• Data in this exercise

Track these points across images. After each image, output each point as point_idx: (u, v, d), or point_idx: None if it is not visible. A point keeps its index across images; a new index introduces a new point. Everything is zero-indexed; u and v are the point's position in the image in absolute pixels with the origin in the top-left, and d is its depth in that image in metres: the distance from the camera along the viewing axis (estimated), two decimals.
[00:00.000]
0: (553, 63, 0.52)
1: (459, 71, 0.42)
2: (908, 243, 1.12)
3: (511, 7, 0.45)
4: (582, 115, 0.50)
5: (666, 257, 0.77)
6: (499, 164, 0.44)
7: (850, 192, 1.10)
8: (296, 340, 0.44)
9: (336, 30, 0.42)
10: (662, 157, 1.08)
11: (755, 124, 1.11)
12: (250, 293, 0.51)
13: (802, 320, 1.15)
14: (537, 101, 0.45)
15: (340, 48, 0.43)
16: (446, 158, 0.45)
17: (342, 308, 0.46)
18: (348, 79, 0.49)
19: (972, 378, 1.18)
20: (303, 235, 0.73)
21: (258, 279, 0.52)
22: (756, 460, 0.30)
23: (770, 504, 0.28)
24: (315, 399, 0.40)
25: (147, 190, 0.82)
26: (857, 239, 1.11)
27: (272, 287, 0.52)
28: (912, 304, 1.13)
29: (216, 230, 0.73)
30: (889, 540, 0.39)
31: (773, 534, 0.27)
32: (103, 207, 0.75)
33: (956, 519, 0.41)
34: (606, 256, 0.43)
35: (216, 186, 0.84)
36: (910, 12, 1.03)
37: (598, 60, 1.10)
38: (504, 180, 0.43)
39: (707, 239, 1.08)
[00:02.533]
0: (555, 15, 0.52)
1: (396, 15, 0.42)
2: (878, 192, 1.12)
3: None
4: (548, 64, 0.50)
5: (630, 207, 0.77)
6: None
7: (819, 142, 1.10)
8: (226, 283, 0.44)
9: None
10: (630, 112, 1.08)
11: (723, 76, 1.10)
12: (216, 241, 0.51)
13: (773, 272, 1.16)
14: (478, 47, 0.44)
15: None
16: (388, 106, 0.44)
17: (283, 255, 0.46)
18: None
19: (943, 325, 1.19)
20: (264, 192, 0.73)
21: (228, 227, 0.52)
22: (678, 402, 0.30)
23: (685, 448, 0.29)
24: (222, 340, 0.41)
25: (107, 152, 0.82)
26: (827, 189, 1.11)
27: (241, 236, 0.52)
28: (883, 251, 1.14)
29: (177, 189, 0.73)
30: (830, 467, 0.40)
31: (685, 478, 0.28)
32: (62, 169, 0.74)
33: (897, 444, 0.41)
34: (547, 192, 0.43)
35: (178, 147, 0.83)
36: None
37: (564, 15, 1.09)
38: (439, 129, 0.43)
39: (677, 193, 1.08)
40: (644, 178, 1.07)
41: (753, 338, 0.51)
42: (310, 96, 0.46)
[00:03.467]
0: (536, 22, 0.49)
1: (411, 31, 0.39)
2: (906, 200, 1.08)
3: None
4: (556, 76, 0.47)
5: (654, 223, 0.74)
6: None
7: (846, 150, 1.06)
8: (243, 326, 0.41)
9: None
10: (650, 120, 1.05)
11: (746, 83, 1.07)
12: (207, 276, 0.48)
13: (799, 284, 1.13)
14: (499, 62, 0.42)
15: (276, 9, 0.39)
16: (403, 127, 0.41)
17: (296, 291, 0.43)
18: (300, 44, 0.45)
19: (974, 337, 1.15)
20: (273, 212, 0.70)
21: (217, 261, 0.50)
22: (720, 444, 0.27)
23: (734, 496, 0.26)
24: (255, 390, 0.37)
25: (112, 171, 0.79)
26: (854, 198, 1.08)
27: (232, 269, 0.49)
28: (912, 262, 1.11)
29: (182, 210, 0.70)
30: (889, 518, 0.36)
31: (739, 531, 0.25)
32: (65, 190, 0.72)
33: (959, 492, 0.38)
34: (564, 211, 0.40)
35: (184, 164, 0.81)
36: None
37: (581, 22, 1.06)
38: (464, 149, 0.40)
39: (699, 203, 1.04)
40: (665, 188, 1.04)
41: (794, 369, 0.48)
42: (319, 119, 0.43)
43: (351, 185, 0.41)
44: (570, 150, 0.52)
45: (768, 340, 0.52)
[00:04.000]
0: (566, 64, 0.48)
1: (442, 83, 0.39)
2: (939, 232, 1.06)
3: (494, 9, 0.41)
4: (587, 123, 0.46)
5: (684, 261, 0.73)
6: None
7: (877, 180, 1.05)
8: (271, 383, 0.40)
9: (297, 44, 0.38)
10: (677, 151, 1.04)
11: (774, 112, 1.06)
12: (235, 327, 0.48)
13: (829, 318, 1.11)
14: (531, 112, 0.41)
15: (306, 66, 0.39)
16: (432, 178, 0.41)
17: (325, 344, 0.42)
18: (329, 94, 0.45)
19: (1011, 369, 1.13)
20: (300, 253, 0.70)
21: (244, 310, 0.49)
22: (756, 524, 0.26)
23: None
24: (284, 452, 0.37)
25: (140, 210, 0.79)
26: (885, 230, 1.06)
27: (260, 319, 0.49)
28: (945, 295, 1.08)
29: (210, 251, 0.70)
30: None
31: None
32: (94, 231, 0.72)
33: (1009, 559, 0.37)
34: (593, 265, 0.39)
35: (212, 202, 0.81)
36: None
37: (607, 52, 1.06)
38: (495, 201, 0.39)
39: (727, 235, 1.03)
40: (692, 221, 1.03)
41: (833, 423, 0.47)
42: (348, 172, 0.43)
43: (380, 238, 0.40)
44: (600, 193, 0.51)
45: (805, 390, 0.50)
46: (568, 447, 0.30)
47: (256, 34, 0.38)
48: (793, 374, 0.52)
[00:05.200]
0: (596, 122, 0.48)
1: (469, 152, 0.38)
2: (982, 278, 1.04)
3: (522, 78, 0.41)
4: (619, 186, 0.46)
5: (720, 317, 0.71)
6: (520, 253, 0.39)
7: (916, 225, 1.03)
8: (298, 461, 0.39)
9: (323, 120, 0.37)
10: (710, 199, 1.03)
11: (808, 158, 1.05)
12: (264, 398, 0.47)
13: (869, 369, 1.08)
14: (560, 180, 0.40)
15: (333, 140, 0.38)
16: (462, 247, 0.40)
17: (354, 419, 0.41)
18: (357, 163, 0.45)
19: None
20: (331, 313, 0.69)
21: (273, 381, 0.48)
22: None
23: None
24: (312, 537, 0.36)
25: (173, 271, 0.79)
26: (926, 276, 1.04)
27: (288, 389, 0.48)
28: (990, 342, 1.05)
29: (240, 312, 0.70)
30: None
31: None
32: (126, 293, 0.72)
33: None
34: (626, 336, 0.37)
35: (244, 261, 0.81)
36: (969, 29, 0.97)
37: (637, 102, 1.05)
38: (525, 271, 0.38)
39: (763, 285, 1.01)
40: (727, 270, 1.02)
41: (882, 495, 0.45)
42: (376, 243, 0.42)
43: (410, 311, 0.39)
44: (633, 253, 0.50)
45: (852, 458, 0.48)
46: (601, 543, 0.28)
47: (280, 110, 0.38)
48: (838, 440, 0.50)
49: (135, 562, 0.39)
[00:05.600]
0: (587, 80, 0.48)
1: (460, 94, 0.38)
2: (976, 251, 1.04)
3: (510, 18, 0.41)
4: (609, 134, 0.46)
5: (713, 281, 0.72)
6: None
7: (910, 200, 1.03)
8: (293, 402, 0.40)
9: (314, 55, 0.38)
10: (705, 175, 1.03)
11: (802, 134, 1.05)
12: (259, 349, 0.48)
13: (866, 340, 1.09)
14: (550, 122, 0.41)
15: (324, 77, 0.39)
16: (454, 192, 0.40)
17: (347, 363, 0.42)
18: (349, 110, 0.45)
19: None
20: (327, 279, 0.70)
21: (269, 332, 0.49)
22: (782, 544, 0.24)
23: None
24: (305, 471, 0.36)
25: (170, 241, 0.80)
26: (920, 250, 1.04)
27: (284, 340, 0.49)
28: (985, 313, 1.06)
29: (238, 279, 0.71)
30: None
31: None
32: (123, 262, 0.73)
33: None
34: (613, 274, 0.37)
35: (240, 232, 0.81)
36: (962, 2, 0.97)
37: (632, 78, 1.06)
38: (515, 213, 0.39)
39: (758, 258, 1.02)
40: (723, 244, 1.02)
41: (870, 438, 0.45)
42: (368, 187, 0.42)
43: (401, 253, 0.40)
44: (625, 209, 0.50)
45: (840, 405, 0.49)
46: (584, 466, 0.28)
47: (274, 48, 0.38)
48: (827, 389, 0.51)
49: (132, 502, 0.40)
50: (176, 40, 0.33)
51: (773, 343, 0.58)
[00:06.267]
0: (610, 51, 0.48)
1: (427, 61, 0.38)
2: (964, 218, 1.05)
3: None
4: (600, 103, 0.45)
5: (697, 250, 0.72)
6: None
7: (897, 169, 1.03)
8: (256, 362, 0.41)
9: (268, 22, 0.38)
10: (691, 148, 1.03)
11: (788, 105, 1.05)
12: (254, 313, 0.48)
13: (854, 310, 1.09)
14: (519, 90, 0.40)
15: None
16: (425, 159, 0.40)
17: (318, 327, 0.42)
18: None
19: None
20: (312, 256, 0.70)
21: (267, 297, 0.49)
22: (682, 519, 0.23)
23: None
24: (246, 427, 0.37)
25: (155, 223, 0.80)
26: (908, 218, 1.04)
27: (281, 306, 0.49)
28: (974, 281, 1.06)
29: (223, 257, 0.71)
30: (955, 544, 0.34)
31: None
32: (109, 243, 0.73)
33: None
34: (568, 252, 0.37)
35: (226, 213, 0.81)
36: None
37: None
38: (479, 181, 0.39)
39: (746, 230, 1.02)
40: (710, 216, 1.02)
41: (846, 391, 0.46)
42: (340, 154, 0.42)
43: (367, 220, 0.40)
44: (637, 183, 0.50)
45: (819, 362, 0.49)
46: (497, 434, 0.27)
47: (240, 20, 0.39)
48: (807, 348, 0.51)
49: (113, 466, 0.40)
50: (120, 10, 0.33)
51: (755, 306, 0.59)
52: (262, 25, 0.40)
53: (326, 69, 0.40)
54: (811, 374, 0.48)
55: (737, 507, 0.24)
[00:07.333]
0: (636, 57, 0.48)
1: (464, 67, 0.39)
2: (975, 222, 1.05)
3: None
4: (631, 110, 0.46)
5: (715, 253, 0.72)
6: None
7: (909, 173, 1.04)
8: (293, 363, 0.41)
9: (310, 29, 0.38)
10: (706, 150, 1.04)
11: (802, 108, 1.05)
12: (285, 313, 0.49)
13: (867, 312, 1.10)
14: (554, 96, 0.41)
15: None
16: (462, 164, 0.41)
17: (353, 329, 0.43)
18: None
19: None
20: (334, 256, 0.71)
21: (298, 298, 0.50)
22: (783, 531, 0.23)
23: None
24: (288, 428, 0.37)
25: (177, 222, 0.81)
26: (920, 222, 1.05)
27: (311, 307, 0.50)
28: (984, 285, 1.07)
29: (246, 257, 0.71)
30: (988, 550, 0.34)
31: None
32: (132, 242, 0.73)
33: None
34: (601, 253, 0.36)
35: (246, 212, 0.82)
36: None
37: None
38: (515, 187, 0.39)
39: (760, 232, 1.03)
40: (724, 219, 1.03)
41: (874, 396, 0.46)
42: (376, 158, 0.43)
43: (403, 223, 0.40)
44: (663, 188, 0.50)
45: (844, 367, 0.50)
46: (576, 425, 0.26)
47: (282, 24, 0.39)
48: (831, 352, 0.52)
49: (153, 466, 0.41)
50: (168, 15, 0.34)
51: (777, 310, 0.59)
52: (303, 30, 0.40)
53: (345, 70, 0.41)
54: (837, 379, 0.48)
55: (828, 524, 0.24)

• Problem details
Your task is to transcribe, with no changes, only the lines of the listing above that lie between the line holding "21: (258, 279, 0.52)" and the line holding "35: (216, 186, 0.84)", inclusive.

• Finished exercise
21: (258, 279, 0.52)
22: (756, 460, 0.30)
23: (770, 504, 0.28)
24: (315, 399, 0.40)
25: (147, 190, 0.82)
26: (857, 239, 1.11)
27: (272, 287, 0.52)
28: (912, 304, 1.13)
29: (216, 230, 0.73)
30: (889, 540, 0.39)
31: (773, 534, 0.27)
32: (103, 207, 0.75)
33: (956, 519, 0.41)
34: (606, 256, 0.43)
35: (216, 186, 0.84)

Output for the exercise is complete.